- [Work to be completed]: Restate the records in full and exactly, with no images included.
----- Excerpted data -----
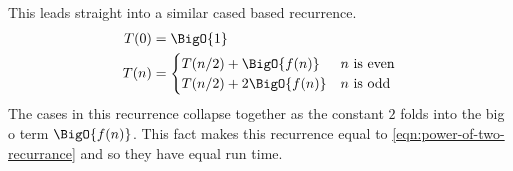 \documentclass[./Thesis.tex]{subfiles}
\begin{document}
This leads straight into a similar cased based recurrence.
\begin{align}
  \label{eqn:squaring-recurrance}
  \begin{split}
    T(0) &= \BigO{1} \\
    T(n) &=
    \begin{cases}
      T(n / 2) + \BigO{f(n)} & n \text{ is even} \\
      T(n / 2) + 2 \BigO{f(n)} & n \text{ is odd} \\
  \end{cases}
  \end{split}
\end{align}
The cases in this recurrence collapse together as the constant $2$ folds into
the big o term $\BigO{f(n)}$. This fact makes this recurrence equal to
\ref{eqn:power-of-two-recurrance} and so they have equal run time.
\end{document}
-----
- [Answer below]:
 \documentclass[./Thesis.tex]{subfiles}
\begin{document}
This leads straight into a similar cased based recurrence.
\begin{align}
  \label{eqn:squaring-recurrance}
  \begin{split}
    T(0) &= \BigO{1} \\
    T(n) &=
    \begin{cases}
      T(n / 2) + \BigO{f(n)} & n \text{ is even} \\
      T(n / 2) + 2 \BigO{f(n)} & n \text{ is odd} \\
  \end{cases}
  \end{split}
\end{align}
The cases in this recurrence collapse together as the constant $2$ folds into
the big o term $\BigO{f(n)}$. This fact makes this recurrence equal to
\ref{eqn:power-of-two-recurrance} and so they have equal run time.
\end{document}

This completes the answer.